3.5 Outcome O5: Global approaches
- The performance of the globaltest procedure "is not better than that of the less sophisticated univariate methods" but "is computationally a little bit faster".
- For Hotellings T2-test:
- an "overall poor" performance was obtained
- "the uncorrelated sets are found with the same reliability as with univariate approaches.

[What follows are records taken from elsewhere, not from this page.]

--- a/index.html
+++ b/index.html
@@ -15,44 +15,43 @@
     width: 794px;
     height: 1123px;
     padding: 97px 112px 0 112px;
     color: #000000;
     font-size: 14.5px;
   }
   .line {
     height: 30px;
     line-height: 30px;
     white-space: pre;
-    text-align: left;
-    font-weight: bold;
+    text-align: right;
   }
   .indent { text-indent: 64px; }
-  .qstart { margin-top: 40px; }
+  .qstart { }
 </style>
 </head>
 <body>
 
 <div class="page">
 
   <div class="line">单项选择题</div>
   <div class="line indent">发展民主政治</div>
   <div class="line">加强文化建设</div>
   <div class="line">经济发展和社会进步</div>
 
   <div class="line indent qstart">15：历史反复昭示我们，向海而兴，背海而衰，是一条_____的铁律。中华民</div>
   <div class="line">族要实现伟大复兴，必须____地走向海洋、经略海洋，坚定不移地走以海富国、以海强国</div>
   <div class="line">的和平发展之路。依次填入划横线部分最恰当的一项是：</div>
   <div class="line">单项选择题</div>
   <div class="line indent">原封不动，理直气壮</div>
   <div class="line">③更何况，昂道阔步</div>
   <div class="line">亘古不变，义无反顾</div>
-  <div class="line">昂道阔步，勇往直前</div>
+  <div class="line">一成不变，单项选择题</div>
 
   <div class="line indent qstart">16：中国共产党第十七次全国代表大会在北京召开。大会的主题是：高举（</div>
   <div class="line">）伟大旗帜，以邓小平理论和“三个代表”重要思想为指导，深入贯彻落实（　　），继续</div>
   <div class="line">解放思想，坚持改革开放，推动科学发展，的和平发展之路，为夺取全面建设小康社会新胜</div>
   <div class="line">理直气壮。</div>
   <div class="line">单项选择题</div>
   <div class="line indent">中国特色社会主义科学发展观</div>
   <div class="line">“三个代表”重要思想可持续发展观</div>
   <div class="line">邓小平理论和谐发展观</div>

However, ... the sets with correlation ... are hardly detected."
- shows "improved performance with sample label permutation as opposed to gene sampling."
Outcomes O5 are presented as Table 5 for the global test and in Table 6 for Hotellings T2 in the original publication.
3.6 Further outcomes
4 Study design and evidence level
4.1 General aspects
- 100 data sets were simulated
- The simulated data sets have 600 features (genes) and 20 samples (10 vs. 10)

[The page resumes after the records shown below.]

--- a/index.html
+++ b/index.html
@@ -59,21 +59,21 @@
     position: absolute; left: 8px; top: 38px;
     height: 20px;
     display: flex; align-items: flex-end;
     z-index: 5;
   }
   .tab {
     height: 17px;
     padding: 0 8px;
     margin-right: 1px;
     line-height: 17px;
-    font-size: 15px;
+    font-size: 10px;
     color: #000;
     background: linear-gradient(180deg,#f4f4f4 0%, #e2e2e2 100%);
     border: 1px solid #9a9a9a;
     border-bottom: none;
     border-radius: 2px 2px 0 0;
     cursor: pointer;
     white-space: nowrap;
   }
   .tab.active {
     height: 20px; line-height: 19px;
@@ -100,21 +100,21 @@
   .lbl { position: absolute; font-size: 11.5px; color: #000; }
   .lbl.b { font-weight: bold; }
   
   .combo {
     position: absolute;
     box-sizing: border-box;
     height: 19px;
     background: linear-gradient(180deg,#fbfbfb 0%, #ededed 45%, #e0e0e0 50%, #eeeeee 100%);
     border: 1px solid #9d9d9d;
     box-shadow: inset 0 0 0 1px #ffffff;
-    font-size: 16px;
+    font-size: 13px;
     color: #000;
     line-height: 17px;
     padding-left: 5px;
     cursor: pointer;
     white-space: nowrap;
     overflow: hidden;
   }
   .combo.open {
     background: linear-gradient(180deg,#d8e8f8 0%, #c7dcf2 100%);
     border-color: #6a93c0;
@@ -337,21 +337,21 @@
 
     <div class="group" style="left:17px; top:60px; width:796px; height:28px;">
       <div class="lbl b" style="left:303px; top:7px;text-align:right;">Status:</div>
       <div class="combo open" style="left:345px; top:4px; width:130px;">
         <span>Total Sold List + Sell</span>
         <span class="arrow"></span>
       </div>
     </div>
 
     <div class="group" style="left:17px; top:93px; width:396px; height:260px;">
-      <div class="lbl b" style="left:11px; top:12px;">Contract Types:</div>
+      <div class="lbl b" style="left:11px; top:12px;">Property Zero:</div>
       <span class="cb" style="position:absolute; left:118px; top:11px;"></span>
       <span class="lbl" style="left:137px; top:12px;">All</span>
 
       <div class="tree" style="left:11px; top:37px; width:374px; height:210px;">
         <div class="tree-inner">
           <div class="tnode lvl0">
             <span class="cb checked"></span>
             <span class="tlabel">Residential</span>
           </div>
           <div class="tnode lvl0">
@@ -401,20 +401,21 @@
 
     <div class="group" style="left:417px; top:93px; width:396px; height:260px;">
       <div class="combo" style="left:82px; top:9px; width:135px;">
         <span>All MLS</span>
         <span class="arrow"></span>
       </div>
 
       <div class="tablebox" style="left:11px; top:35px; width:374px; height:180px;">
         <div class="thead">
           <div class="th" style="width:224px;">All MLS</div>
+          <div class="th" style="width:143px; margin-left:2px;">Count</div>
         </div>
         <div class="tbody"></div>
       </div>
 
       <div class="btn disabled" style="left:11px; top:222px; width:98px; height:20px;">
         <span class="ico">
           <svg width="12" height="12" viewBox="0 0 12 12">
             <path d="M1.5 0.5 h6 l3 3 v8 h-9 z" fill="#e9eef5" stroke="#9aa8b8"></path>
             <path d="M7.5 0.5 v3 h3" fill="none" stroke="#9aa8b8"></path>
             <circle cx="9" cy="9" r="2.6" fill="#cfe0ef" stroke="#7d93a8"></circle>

- The data was simulated with normally distributed noise with variance equals to one
- 520 genes were consided as uninformative (delta=0, rho=0)
- Altogether, nine different simulation data sets were generated that consist of the following combinations:
- Gene sets with different levels of differential expression (delta \in {0, 0.75, 1, -1}) were simulated
- Gene sets with varying levels of intra-group correlation (rho \in {0, 0.6, -0.6}) were simulated
- Gene sets that contain regulated and unregulated genes (half/half) were generated as well as gene set that contain up- and downregulated genes.

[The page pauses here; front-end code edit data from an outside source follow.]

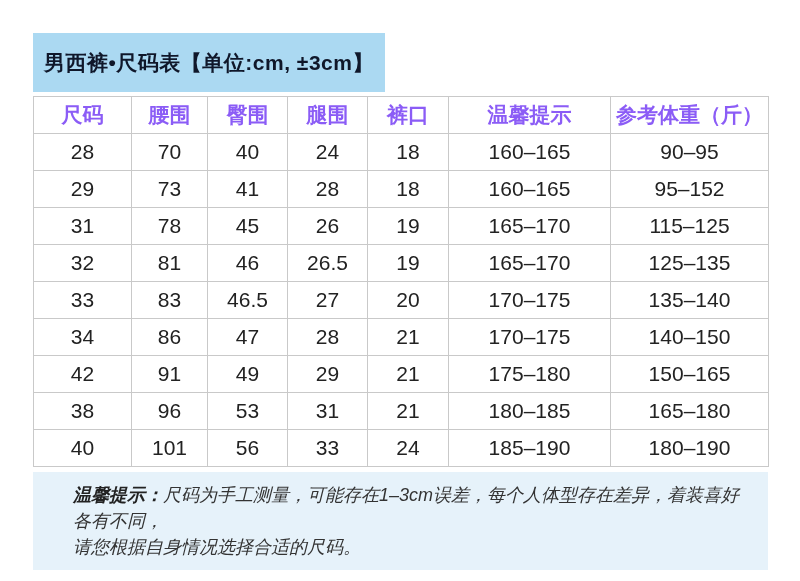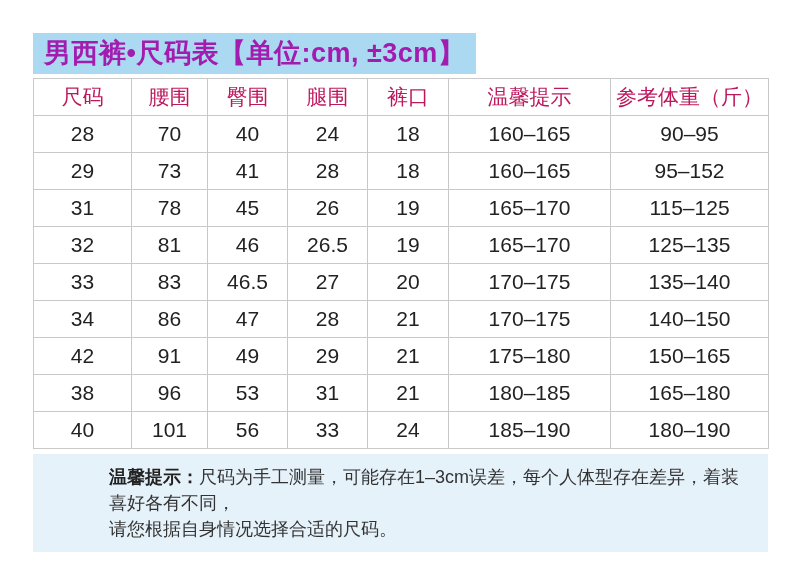--- a/index.html
+++ b/index.html
@@ -14,59 +14,60 @@
   }
   .page {
     position: absolute;
     left: 33px;
     top: 33px;
     width: 735px;
   }
   .title-badge {
     display: inline-block;
     background: #abd9f2;
-    color: #a21caf;
-    font-size: 27px;
+    color: #0f172a;
+    font-size: 21px;
     font-weight: bold;
     line-height: 33px;
-    padding: 4px 11px;
+    padding: 13px 11px;
     margin-bottom: 4px;
     letter-spacing: 0.5px;
   }
   table.size-table {
     border-collapse: collapse;
     table-layout: fixed;
     width: 735px;
   }
   .size-table th,
   .size-table td {
     border: 1px solid #c9c9c9;
     height: 36px;
     text-align: center;
     vertical-align: middle;
     font-size: 21px;
     padding: 0;
     background: #ffffff;
     white-space: nowrap;
   }
   .size-table th {
-    font-weight: normal;
-    color: #be185d;
+    font-weight: bold;
+    color: #8b5cf6;
   }
   .size-table td {
     font-weight: 400;
     color: #222222;
   }
   .notice {
     margin-top: 5px;
     background: #e6f2fa;
     color: #333333;
     font-size: 18px;
     line-height: 26px;
-    padding: 10px 20px 10px 76px;
+    padding: 10px 20px 10px 40px;
+    font-style: italic;
   }
   .notice-label {
     font-weight: bold;
     color: #222222;
   }
 </style>
 </head>
 <body>
 
 <div class="page">

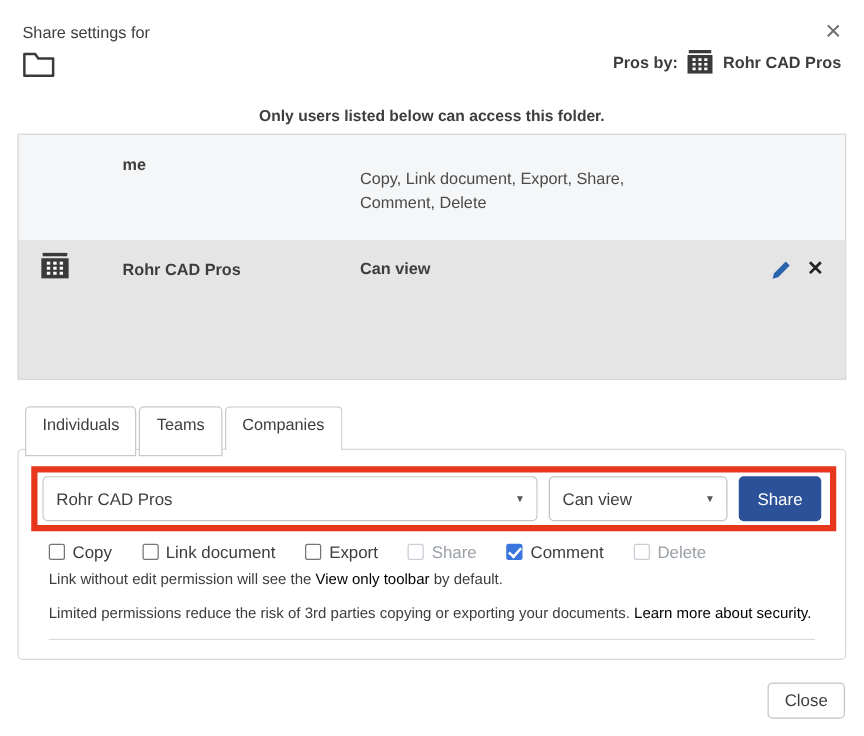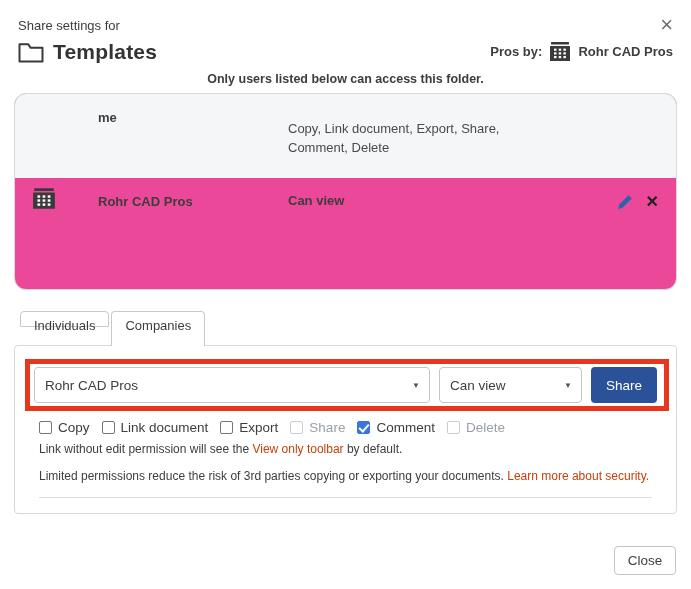--- a/index.html
+++ b/index.html
@@ -10,90 +10,89 @@
   
   .header { padding:18px 16px 0 18px; position:relative; }
   .eyebrow { font-size:13px; color:#3d3d3d; }
   .close-x { position:absolute; top:14px; right:18px; font-size:22px; line-height:1; color:#6f6f6f; cursor:pointer; }
   .title-row { display:flex; justify-content:space-between; align-items:flex-end; margin-top:7px; }
   .title-left { display:flex; align-items:center; gap:9px; }
   .title { font-size:21px; font-weight:bold; color:#333; letter-spacing:.2px; }
   .owner { display:flex; align-items:center; gap:7px; font-size:13px; font-weight:bold; padding-bottom:3px; padding-right:2px; }
 
   
-  .notice { text-align:center; font-weight:bold; font-size:12.5px; margin-top:8px; }
-
-  
-  .list-panel { margin:7px 14px 0; height:197px; border:1px solid #d9d9d9; border-radius:12px; overflow:hidden; background:#ec4899; }
+  .notice { text-align:center; font-weight:bold; font-size:12.5px; margin-top:24px; }
+
+  
+  .list-panel { margin:7px 14px 0; height:197px; border:1px solid #d9d9d9; border-radius:0; overflow:hidden; background:#e5e5e5; }
   .acc-row { display:flex; align-items:flex-start; padding:10px 14px; }
   .acc-row.shaded { background:#f5f6f7; min-height:84px; }
   .icon-cell { width:69px; padding-top:0; }
   .name-cell { width:190px; font-weight:bold; font-size:13px; padding-top:6px; }
   .perm-cell { flex:1; padding-top:5px; }
   .perm { font-weight:bold; font-size:13px; }
   .perm-details { font-size:13px; color:#4a4a4a; margin-top:11px; max-width:272px; line-height:1.45; }
   .actions { display:flex; gap:13px; align-items:center; padding-top:6px; padding-right:3px; }
   .remove-x { font-size:16px; font-weight:bold; color:#222; cursor:pointer; line-height:1; }
   .avatar { width:28px; height:28px; border-radius:2px; position:relative; overflow:hidden;
             background:linear-gradient(180deg,#bd6f45 0%,#a5735e 28%,#72808e 55%,#41586b 78%,#2d3f4d 100%); }
   .avatar::after { content:""; position:absolute; inset:0; background:#211d1a;
             clip-path:polygon(0% 100%,4% 62%,22% 50%,28% 22%,36% 6%,43% 30%,58% 38%,84% 54%,100% 68%,100% 100%); }
   .row-icon-pad { padding-left:3px; display:block; }
 
   
   .tabs { display:flex; align-items:flex-start; margin:21px 0 -1px 20px; position:relative; z-index:2; height:35px; }
   .tab { border:1px solid #c9c9c9; background:#fff; border-radius:4px 4px 0 0; padding:6px 13px; font-size:13px;
-         margin-right:2px; height:16px; cursor:pointer; color:#3d3d3d; }
+         margin-right:2px; height:40px; cursor:pointer; color:#3d3d3d; }
   .tab.active { height:35px; border-bottom:none; font-weight:normal; }
 
   
   .tab-panel { margin:0 14px; height:169px; border:1px solid #d9d9d9; border-radius:4px; position:relative; z-index:1; background:#fff; }
 
   
   .highlight { margin:13px 7px 0 10px; border:5px solid #e6371c; display:flex; align-items:center; gap:9px; padding:3px 7px 3px 4px; }
   .combo, .sel { height:36px; border:1px solid #c4c4c4; border-radius:4px; background:#fff; display:flex; align-items:center; position:relative; font-size:13.5px; }
   .combo { flex:1; }
   .combo input { border:none; outline:none; width:100%; height:100%; padding:0 24px 0 10px; font-size:13.5px; font-family:inherit; color:#3d3d3d; border-radius:4px; }
   .sel { width:143px; padding:0 24px 0 10px; cursor:pointer; }
   .dd-arrow { position:absolute; right:9px; top:50%; transform:translateY(-50%); font-size:8px; color:#555; pointer-events:none; }
   .share-btn { width:66px; height:36px; background:#2b5298; color:#fff; border:none; border-radius:4px; font-size:13.5px; font-family:inherit; cursor:pointer; }
 
   
-  .cb-row { display:flex; align-items:center; gap:12px; margin:9px 0 0 24px; font-size:13.5px; }
+  .cb-row { display:flex; align-items:center; gap:24px; margin:9px 0 0 24px; font-size:13.5px; }
   .cb { display:flex; align-items:center; gap:6px; cursor:pointer; }
   .box { width:13px; height:13px; border:1px solid #757575; border-radius:2px; background:#fff; position:relative; flex:none; }
   .cb.checked .box { background:#3a74dd; border-color:#3a74dd; }
   .cb.checked .box::after { content:""; position:absolute; left:3px; top:0px; width:4px; height:8px;
         border:solid #fff; border-width:0 2px 2px 0; transform:rotate(42deg); }
   .cb.disabled .box { border-color:#c9cdd4; }
   .cb.disabled .cb-label { color:#9aa0a6; }
 
   .note { margin:7px 0 0 24px; font-size:12px; }
   .security { margin:13px 0 0 24px; font-size:12px; }
-  .link { color:#c2410c; cursor:pointer; }
+  .link { color:#000000; cursor:pointer; }
   .divider { border-top:1px solid #dcdcdc; margin:14px 24px 0; }
 
   
   .close-btn { position:absolute; right:15px; bottom:14px; min-width:62px; height:29px; background:#fff;
         border:1px solid #c4c4c4; border-radius:4px; font-size:13.5px; color:#3d3d3d; font-family:inherit; cursor:pointer; padding:4px 12px; }
 </style>
 </head>
 <body>
 
 <div class="dialog">
 
   <div class="header">
     <div class="eyebrow">Share settings for</div>
     <span class="close-x">×</span>
     <div class="title-row">
       <div class="title-left">
         <svg width="26" height="21" viewBox="0 0 26 21">
           <path d="M1.5 2.2h8.6l2.6 3.6h11.8v13.7H1.5z" fill="none" stroke="#3a3a3a" stroke-width="2" stroke-linejoin="round"></path>
         </svg>
-        <span class="title">Templates</span>
       </div>
       <div class="owner">
         <span>Pros by:</span>
         <svg width="22" height="19" viewBox="0 0 22 19">
           <rect x="2" y="0" width="18" height="2.6" rx="0.5" fill="#3a3a3a"></rect>
           <rect x="1" y="4" width="20" height="15" rx="0.5" fill="#3a3a3a"></rect>
           <g fill="#fff">
             <rect x="5" y="6.6" width="2.5" height="2.2"></rect>
               <rect x="9.7" y="6.6" width="2.5" height="2.2"></rect>
               <rect x="14.4" y="6.6" width="2.5" height="2.2"></rect>
@@ -153,20 +152,21 @@
           <path d="M1 15l1.3-4.5L11.6 1.2l3.2 3.2-9.3 9.3L1 15z" fill="#2a64ad"></path>
         </svg>
         <span class="remove-x">✕</span>
       </div>
     </div>
 
   </div>
 
   <div class="tabs">
     <div class="tab">Individuals</div>
+    <div class="tab">Teams</div>
     <div class="tab active">Companies</div>
   </div>
 
   <div class="tab-panel">
 
     <div class="highlight">
       <div class="combo">
         <input type="text" value="Rohr CAD Pros" style="">
         <span class="dd-arrow">▼</span>
       </div>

- "The gene set statistic ES was not combined with a binary transformation since the latter does not allow a sensible ranking of the genes."
- In total
- 3 gene level statistics ×
- 5 transformations ×
- 6 gene set statistics ×
- 3 significance assessments
- minus 9 insensible combinations
- = 261 (in total) variants of gene set analyses were considered
- The authors count how frequently the p-values that assess significance at the gene-set level are below a significance level 0.05
4.2 Design for Outcome O1: Gene level statistics
- The authors consider the impact of the selected approach at for module 1 (see summary above)
- Three approaches were considered: t, moderated t and correlation
- These approaches were evaluated for five different transformations (see O2)
- Multiple other approaches
- The authors already provide the important hint that the dependency on the gene level test statistic might be more relevant for smaller sample size (e.g. 3 vs 3)
4.3 Design for Outcome O2: Transformation of the gene level statistics
- The outcome was generated for five different transformations (and three gene level statistics)
4.4 Design for Outcome O3: Gene set statistics
- Three gene set statistics were investigated:
- mean
- maxmean
- median
- ES
- conditional FDR
- Wilcoxon
- This analyses were performed for the moderated t statistic (gene level) and by using the quadratic transformation. For significance assessment, resampling was applied.
4.5 Design for Outcome O4: Significance assessment
- Four different approaches for assessing significance at the gene set level were evaluated:
- parametric
- resampling
- permutation
- restandardization
- This analysis was performed by using the moderated t as the gene level statistic in combination with a quadratic transformation and the mean as the gene set statistic
4.6 Design for Outcome O5: Global approaches
- globaltest andHotelling's T2-test with a shrinkage covariance matrix was considered
5 Further comments and aspects
- Simulation is NOT based on characteristics or gene sets derived from real data
- The paper provides very comprehensive outcomes in terms of combinations of approaches
- After the paper was published another type of gene set statistics appeared that is based on Kolmogorov-Smirnov test. This approach is applied e.g. for GSEA.